[Material for this task]

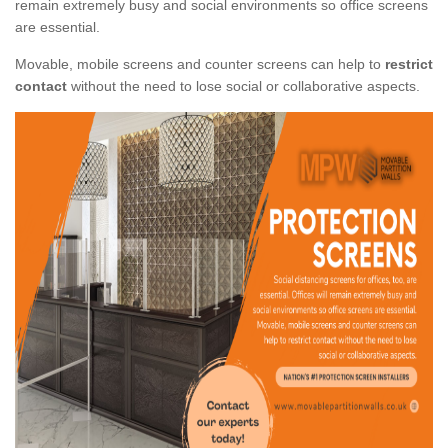
remain extremely busy and social environments so office screens
are essential.
Movable, mobile screens and counter screens can help to
restrict
contact
without the need to lose social or collaborative aspects.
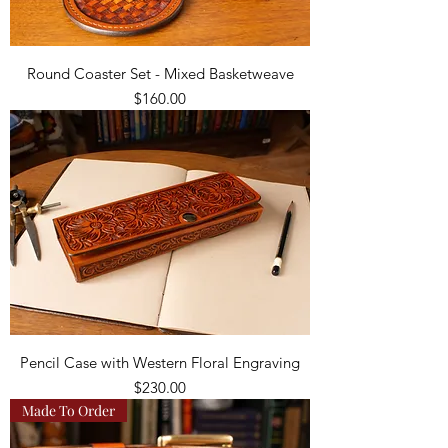
Round Coaster Set - Mixed Basketweave
Price
$160.00
Pencil Case with Western Floral Engraving
Price
$230.00
Made To Order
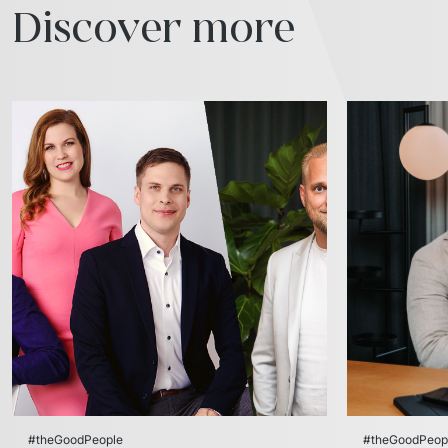
Discover more
#theGoodPeople
#theGoodPeop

[/Material for this task]

Write out every line of text from all the entries above as a numbered list. Leave out the pictures and any blank lines.

◆ Response to this task
1. remain extremely busy and social environments so office screens
2. are essential.
3. Movable, mobile screens and counter screens can help to
4. restrict
5. contact
6. without the need to lose social or collaborative aspects.
7. Round Coaster Set - Mixed Basketweave
8. Price
9. $160.00
10. Pencil Case with Western Floral Engraving
11. Price
12. $230.00
13. Made To Order
14. Discover more
15. #theGoodPeople
16. #theGoodPeop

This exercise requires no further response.